Injured worker suing WorkSafeNB over abuse of process

A commissioned officer in the merchant marines is suing WorkSafeNB for abuse of process in connection with an injury he suffered more than 26 years ago.

Lawyer says he hopes the lawsuit will set a standard for dealing with injured workers

WorkSafeNB lawsuit

12 years ago
Duration 3:10
An injured New Brunswick workers is suing WorkSafeNB over an accident that was suffered 26 years ago

A commissioned officer in the merchant marines is suing WorkSafeNB for abuse of process in connection with an injury he suffered more than 26 years ago.

Murray Goodwin has been tangled in a fight with the provincial agency since an accident in 1987.

Goodwin was working as a first mate aboard an Irving tugboat outside of Saint John Harbour. He was 18 hours into a shift on rough seas when he suffered his injury.

"We have probably a 14-, 20-foot swell and I slipped and I landed with my arm stretched out on a steel rail," Goodwin said.

Murray Goodwin sorts through his legal paperwork associated with his legal fight with WorkSafeNB. (CBC)

"And what happened I broke my ribs, on the left side. Tore my arm, pretty much came out of its socket. And my doctors said if I hadn't been strong in the upper body, I would have driven my ribs straight though my lungs."

Goodwin said the accident was a life-changing event at age 47 and his body was never the same.

Since the accident, Goodwin faced multiple rejections for treatments and surgeries ordered by his doctors and specialists.

Goodwin said the provincial agency eventually agreed to pay for some of his medications and did ultimately cover his surgeries several years after his doctors and specialists first ordered them.

But Goodwin said the agency's actions were all too little and too late.

Goodwin, now 73, sold his house in Oromocto and spent $45,000 in legal fees hoping for justice against WorkSafeNB.

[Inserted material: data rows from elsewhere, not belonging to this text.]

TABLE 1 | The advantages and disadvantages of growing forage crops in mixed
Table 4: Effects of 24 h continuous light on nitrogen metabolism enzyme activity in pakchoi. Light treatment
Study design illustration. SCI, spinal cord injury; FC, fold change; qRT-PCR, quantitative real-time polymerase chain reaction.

"I don't want anybody else to go through this and lose their career and lose their family," he said.

"Ilost everything I owned."

The lawsuit, however, has been winding its way through the legal system for several years. WorkSafeNB tried to quash the lawsuit in a 2009 hearing before Justice Hugh McLellan.

But McLellan said Goodwin's case is exceptional and he did have the right to take the matter to trial.

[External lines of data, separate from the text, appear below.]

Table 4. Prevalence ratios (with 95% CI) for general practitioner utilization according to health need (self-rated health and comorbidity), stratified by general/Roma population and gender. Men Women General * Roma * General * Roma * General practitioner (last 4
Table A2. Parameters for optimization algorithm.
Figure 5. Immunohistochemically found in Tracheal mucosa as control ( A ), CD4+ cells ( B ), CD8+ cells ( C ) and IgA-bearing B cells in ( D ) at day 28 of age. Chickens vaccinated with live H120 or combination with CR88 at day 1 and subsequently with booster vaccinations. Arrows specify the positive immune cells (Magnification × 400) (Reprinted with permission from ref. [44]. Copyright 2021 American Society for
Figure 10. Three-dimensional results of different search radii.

WorkSafeNB attempted to quash Goodwin's lawsuit in 2009. (CBC)

The trial was supposed to start in March but the matter was held over. Goodwin is now scheduled to appear in the Court of Queens Bench in Saint John in November.

Pete Mockler, a Fredericton lawyer, who has taken on Goodwins case, said it is difficult for injured workers to take on an organization, such as WorkSafeNB.

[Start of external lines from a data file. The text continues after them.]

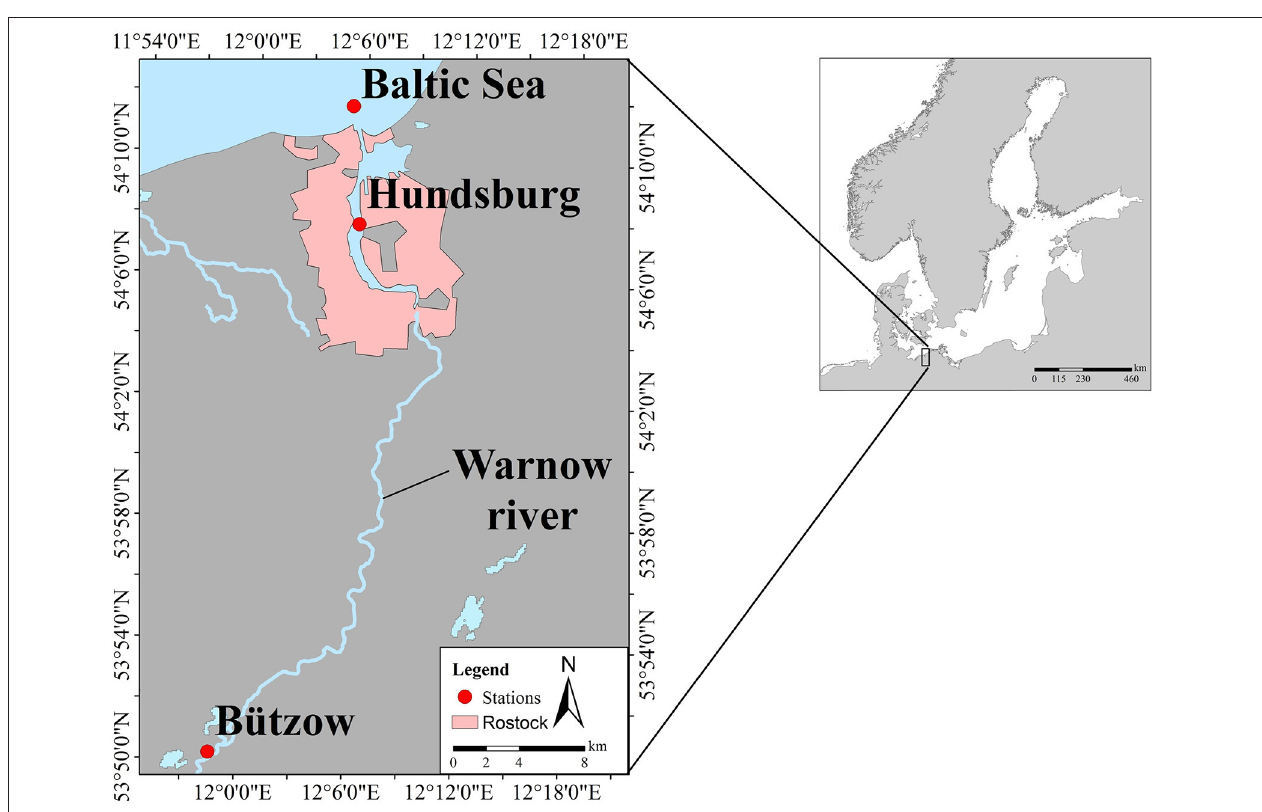
FIGURE 1 | Study area showing the three stations in a lowland catchment area in northern Germany: Bützow (Warnow river), Hundsburg (Warnow estuary, city of Rostock), and Baltic Sea (coastal zone of Baltic Sea).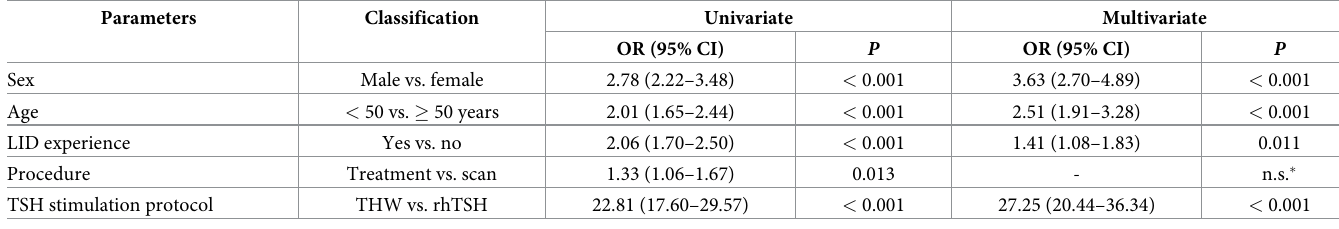
Table 5. Multivariate analysis for determinants to achieve ‘excellent’ LID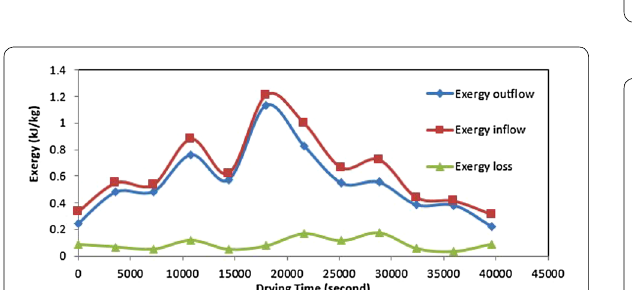
Fig. 8 Exergy as a function drying time (2nd day) potato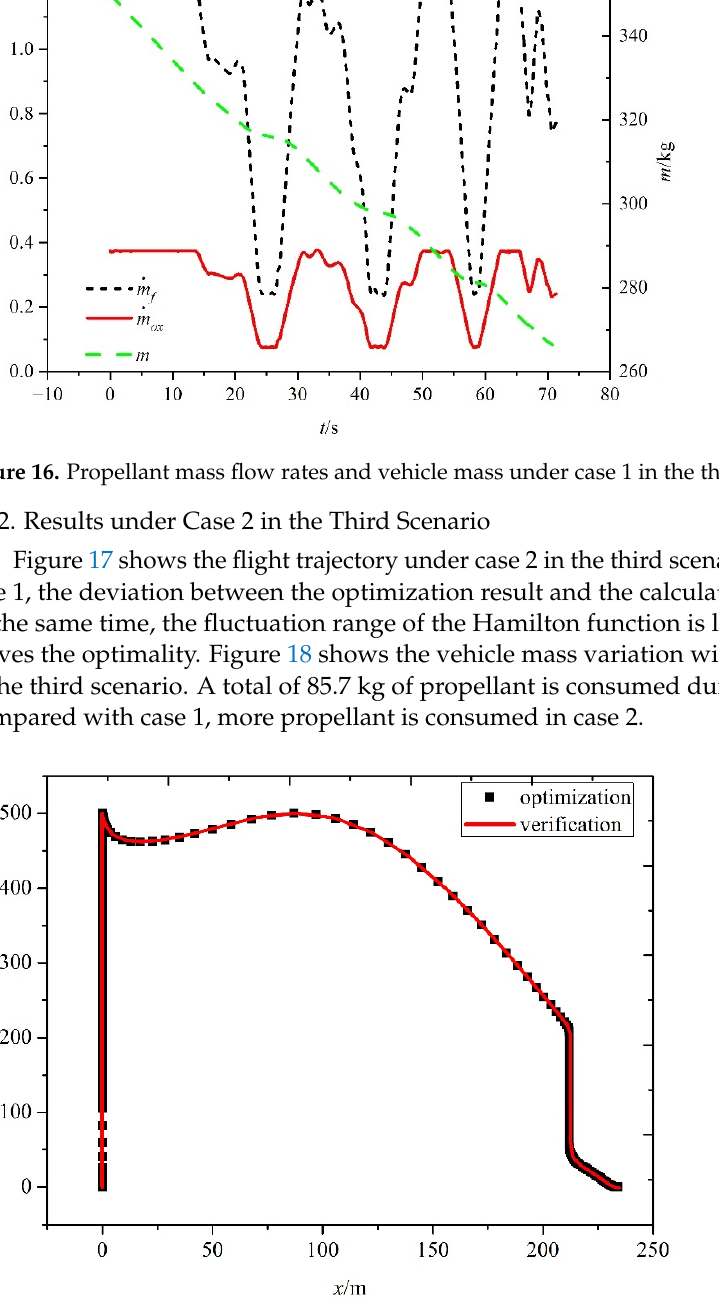
Figure 18. Vehicle mass under case 2 in the third scenario vs. time. Figure 19 shows the thrust variation with time under case 2 in the third scenario. It can be seen that a somewhat large fluctuation occurs in the acceleration translation. In general, as seen in two cases in the third scenario, the thrust does not express the similar bang–bang control type in autonomous landing because of the small flight distance and greater constraints. Figure 20 shows the propellant mass flow rates and the vehicle mass variation with time under case 2 in the third scenario. Compared with case 1 in the third scenario, the fluctuation of the propellant mass flow rates is reduced, and there is a relatively violent fluctuation in the accelerated translation stage. Further, it shows that for complex condi- tions, the weight method has some limitations in removing fluctuations. 5.4. Comparison among Three Scenarios Considering the compatibility of the three flight scenarios, the consumed propellant mass should be determined by the third scenario. Moreover, it is appropriate to carry 85.7 kg of propellant according to case 2 in the third scenario, as shown in Table 5, because the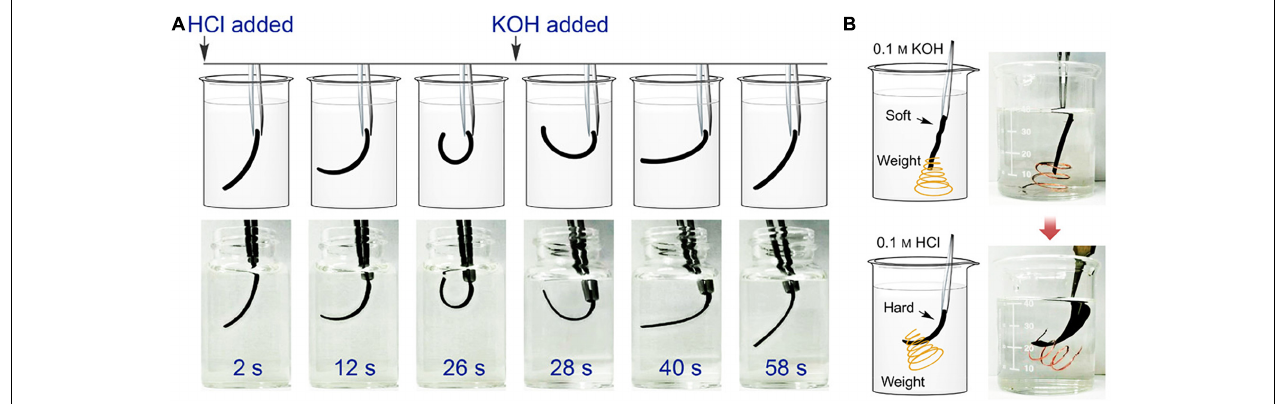
FIGURE 2 | (A) pH-responsive deformation of the lignin-based hydrogel by adding HCl and KOH solution; (B) Actuating performance of the lignin-based hydrogel for being hooked up (Dai L. et al., 2020).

"If I were an injured worker, I would rather die from the injury than make a claim against workers [compensation]. It's that complicated and that difficult," he said.

The Fredericton lawyer said he hopes for a judgment that will offer implied recommendations on how the workers compensation system should function in good faith and how it should treat workers in the future.

"That would send a message to the commission. That message would reverberate around the country because I'm told and have some reasons to believe that the New Brunswick commission is not alone in terms of how people are dealt with," Mockler said.

Goodwin is the latest person to voice his displeasure with WorkSafeNB.

Dr. Barry Wecker, who has practised medicine for 26 years in the Plaster Rock area, said earlier this week he gets about 10 cases a year that are rejected by WorkSafeNB for no understandable reason.

He said it baffles him when case workers for the provincial agency overrule his professional advice.

Dr. Richard Dumais, head of the Dr.-Georges-L-Dumont University Hospital's pain clinic, said the chronic denial of medical services from WorkSafeNB has become a human rights issue and he's calling for political action.

Dumais said WorkSafeNB has stopped taking his advice in the last decade. So, four months ago, Dumais decided he won't take WorkSafeNB patients anymore.

The pain specialist said it is a "psychological nightmare" for his patients to be told he can help them with a certain procedure and then have the provincial agency deny funding.